Les autorités marocaines ont clairement indiqué leur disposition à collaborer pour organiser le retour des mineurs isolés présents à Ceuta. « Nous sommes prêts à œuvrer pour leur identification et leur retour au pays », a expliqué une source diplomatique sous couvert d’anonymat. Elle a ajouté que cette opération nécessitait une coordination étroite avec les partenaires espagnols et européens, tout en soulignant les défis posés par leurs cadres législatifs et administratifs.

Plus de 70 000 migrants entrés en quelques jours

En seulement quelques jours fin juillet, plus de 72 000 migrants ont franchi illégalement la frontière vers Ceuta, un chiffre exceptionnel. Parmi eux, près de 70 000 ont été renvoyés au Maroc, selon les données officielles espagnoles. Cependant, les enfants restés sur place ne peuvent faire l’objet d’une expulsion, comme le rappellent les règles internationales.
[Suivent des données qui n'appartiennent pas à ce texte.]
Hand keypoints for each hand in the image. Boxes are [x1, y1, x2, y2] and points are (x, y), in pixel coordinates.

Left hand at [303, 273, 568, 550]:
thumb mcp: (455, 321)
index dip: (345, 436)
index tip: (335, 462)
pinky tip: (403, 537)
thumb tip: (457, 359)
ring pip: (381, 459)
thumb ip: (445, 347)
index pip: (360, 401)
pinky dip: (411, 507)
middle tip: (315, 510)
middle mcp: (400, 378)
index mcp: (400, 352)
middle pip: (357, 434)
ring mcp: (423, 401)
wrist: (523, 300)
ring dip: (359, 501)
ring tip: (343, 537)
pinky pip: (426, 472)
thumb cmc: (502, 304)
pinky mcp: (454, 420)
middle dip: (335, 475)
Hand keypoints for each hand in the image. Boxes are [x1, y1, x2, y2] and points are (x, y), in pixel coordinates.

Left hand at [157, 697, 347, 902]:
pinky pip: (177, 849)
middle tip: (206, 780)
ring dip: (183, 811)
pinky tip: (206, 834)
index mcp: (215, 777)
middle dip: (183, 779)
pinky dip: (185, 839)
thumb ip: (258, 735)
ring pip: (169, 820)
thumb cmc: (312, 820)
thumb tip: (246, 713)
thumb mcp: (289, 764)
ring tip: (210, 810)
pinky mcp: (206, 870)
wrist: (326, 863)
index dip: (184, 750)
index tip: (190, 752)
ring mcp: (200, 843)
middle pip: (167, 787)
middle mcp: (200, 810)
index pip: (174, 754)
D’après les autorités locales de Ceuta, sur les 2 000 personnes encore présentes dans l’enclave, plus de la moitié sont des mineurs non accompagnés. Leurs origines exactes n’ont pas été communiquées. Plusieurs organisations ont d’ailleurs alerté sur les dangers menaçant ces jeunes : exploitation, réseaux de trafics et violences diverses.

Les conséquences de cette crise migratoire sont dramatiques : au moins 80 décès, principalement par noyade, ont été recensés côté espagnol. De leur côté, les autorités marocaines ont confirmé 11 victimes sur leur territoire frontalier.